O crime ocorrido em Itumbiara, no sul de Goiás pelo secretário de Governo da Prefeitura, Thales Naves Alves Machado, de 40 anos, não é apenas uma tragédia familiar. É o retrato cru de uma masculinidade doente que ainda insiste em se vender como força, mas que na prática revela fragilidade, ego ferido e incapacidade de lidar com frustração.
Tragédia é acidente. O que se viu foi escolha. Foi ação. Foi a travessia consciente do limite mais básico da humanidade — a proteção dos próprios filhos. Quando um homem investido de poder público, pai, figura de autoridade, rompe essa fronteira, não há retórica que suavize. Não há justificativa emocional, não há “momento de descontrole” que sustente o insustentável. O que existe é a ruptura absoluta daquilo que se refere como homem e pai.
A cidade acordou não apenas com a notícia de um crime, mas com o colapso simbólico de uma figura que ocupava posição de comando. O roteiro é conhecido: discurso firme, postura de liderança, imagem pública construída sobre autoridade. Nos bastidores, porém, a incapacidade de lidar com frustração. Quando o verniz da autoridade racha, o que aparece não é força — é descontrole.
E há ainda outro ponto que precisa ser dito, sem hipocrisia e sem distorções: a esposa. Sim, houve traição. Sim, houve ruptura conjugal. Mas infidelidade não é sentença de morte. Erro moral não é autorização para violência. Traição é questão íntima; violência é crime. Misturar as duas coisas é repetir uma lógica perversa que historicamente tenta justificar o injustificável.
A mulher, independentemente de suas falhas no campo afetivo, é vítima. Vítima de uma cultura que ainda naturaliza a ideia de que o homem traído precisa “lavar a honra”. Vítima de uma mentalidade que transforma frustração em revanche e ego ferido em agressão. Nenhuma escolha pessoal, nenhum erro conjugal, legitima a perda do controle, muito menos a violência contra quem deveria ser protegido.
É aqui que se impõe uma distinção incômoda, mas necessária: há uma diferença entre ser homem e ser macho. Homem é quem assume responsabilidade, controla impulsos, protege, respeita limites — inclusive os impostos pela frustração.
Macho é quem confunde posse com amor, autoridade com imposição e orgulho ferido com motivo para agressão. Homem constrói. Macho reage. Homem enfrenta a dor sem destruir. Macho tenta provar força quando, na verdade, revela fraqueza.

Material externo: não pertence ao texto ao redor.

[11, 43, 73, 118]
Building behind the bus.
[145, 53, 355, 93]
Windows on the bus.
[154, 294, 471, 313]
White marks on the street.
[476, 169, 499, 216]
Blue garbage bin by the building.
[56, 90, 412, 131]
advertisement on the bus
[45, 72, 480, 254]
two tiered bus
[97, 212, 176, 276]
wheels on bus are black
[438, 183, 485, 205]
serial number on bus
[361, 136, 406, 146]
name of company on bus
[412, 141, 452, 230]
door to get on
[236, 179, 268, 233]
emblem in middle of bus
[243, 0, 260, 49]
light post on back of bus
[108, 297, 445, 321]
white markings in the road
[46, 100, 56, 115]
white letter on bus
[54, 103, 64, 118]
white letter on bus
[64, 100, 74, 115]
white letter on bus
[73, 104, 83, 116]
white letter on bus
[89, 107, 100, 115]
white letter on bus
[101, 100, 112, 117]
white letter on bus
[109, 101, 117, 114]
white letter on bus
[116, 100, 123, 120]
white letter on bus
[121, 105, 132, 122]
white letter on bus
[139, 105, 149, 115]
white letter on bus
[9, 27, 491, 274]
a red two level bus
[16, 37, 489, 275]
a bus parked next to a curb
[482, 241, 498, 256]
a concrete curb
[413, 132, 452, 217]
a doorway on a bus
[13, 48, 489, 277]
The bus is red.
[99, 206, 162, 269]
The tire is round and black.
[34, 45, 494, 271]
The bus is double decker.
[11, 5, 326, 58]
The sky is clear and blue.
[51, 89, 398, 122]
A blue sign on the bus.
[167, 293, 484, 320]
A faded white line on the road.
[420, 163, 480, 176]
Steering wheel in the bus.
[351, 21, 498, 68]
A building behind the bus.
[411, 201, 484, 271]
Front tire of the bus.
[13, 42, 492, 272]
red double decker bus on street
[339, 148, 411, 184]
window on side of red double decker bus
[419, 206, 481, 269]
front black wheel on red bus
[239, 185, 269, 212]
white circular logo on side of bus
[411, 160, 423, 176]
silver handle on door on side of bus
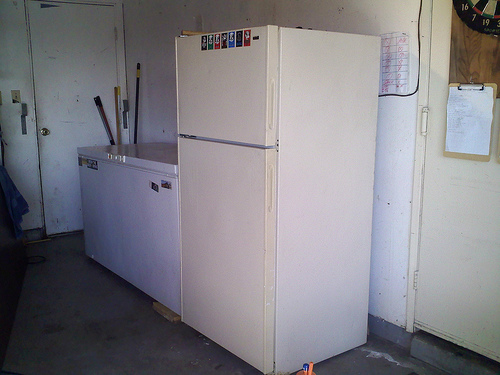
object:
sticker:
[241, 27, 253, 47]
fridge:
[171, 22, 386, 374]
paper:
[376, 31, 409, 97]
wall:
[122, 0, 421, 352]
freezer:
[75, 140, 183, 318]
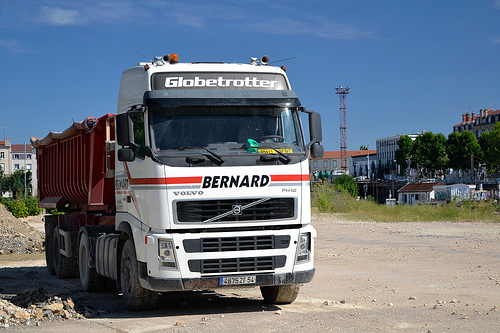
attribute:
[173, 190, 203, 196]
model name — silver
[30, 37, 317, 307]
truck — white, large, heavy duty, huge, powerful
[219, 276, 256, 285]
license plate — white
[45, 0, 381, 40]
clouds — small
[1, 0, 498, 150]
sky — blue, pretty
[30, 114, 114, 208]
bin — red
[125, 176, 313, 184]
stripe — red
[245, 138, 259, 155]
hat — green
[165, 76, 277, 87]
globetrotter — white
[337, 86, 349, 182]
tower — metal, tall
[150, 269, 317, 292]
bumper — silver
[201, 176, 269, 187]
bernard — black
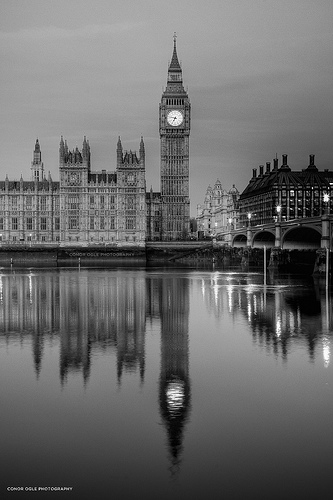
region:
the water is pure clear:
[222, 415, 286, 454]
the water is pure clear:
[251, 392, 303, 454]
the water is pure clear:
[177, 430, 242, 475]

O episódio escancara algo maior que um indivíduo. Expõe uma estrutura que ainda confunde masculinidade com domínio e controle. Uma construção social que ensina que perder é humilhação, que ser contrariado é ofensa, que ceder é derrota. Quando essa lógica implode, o resultado é devastador.

Não há nota oficial que restaure credibilidade quando quem deveria zelar pelo interesse público falha no compromisso mais elementar da vida privada. Não há cargo que sirva de escudo moral.
O que Itumbiara enfrenta não é apenas o luto. É o reflexo incômodo de uma cultura que ainda tolera sinais de autoritarismo como se fossem traços de liderança. Enquanto continuarmos confundindo agressividade com firmeza e controle com competência, novos casos serão tratados como exceção — quando, na verdade, são sintomas.